Note: This article assumes that readers are fully familiar with the AMS voting system used in Scotland. If you are not or would like a refresher please read this article first:- How Scotland Votes: A Guide to the Scottish Elections
Greening Your Vote in the Scottish Elections
I’ve mentioned in a previous post that we in the Greens general regard the First Past the Post voting system as an unfair and unrepresentative system. It punishes all of those parties which poll less than about 35% of the electorate with fewer seats than they deserve whilst rewarding those parties which can achieve just slightly more than that with almost all of the power. For a smaller party like the Greens this means that looking for seats within the constituency vote is a particularly difficult enterprise and, in all likelyhood, would result in a waste of resources more effectively spent elsewhere.
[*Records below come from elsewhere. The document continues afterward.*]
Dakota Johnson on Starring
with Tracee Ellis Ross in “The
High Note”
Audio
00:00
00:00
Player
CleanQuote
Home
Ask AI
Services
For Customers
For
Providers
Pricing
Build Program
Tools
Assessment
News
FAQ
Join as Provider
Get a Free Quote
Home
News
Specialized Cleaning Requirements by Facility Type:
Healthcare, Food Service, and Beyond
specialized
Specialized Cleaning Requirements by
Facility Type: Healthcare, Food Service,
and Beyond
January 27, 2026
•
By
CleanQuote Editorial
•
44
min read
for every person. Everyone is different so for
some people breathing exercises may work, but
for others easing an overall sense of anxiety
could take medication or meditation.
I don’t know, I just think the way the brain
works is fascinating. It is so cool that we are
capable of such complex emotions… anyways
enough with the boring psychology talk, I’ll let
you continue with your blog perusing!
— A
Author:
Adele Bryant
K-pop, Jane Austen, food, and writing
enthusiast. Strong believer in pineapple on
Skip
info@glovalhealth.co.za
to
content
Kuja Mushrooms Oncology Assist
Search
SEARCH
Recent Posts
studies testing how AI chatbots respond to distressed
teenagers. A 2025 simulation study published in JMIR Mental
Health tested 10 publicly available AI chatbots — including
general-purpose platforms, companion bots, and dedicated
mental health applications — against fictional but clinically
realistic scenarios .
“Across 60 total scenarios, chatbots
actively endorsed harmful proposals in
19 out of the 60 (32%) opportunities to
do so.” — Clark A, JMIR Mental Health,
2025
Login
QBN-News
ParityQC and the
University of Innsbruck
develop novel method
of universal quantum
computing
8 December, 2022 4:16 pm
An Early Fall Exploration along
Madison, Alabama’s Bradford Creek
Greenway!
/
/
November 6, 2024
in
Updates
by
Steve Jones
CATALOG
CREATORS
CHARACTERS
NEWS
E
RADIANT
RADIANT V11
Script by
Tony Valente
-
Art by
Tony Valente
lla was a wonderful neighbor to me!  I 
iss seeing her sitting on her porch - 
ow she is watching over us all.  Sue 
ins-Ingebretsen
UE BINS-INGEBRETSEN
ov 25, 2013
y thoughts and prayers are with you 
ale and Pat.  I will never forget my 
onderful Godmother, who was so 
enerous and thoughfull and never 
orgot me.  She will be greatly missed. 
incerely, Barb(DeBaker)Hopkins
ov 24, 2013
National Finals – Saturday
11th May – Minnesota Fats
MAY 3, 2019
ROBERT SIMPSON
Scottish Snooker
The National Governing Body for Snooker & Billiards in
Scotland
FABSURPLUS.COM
For this reason it is very likely that you, as a voter, will not see a Green candidate on your constituency ballot paper next year (although exceptions like party co-convenor Patrick Harvie’s campaign in Kelvin will be one to seriously watch).
The great advantage within Scottish politics, however, lies in the Regional ballot. I’ve detailed in my How Scotland Votes article how this ballot is used to ensure proportionality within the parliament as a whole but this article intends to deal with another of its great strengths. The regional ballot allows voters who may describe themselves as “traditional” voters of one party to compliment or nuance their voting intentions by voting for another party as well.
I will here argue that in the Holyrood elections next year there is great scope for many voters to consider seeing a regional vote for the Greens not as a “splitting” of their vote but as a strengthening of it. Even when your “traditional” Constituency affiliation has been with the Labour party or the Liberal Democrats or with the SNP there is much that you may also find appealing within Green politics and much which may lead to you to giving us your Regional vote.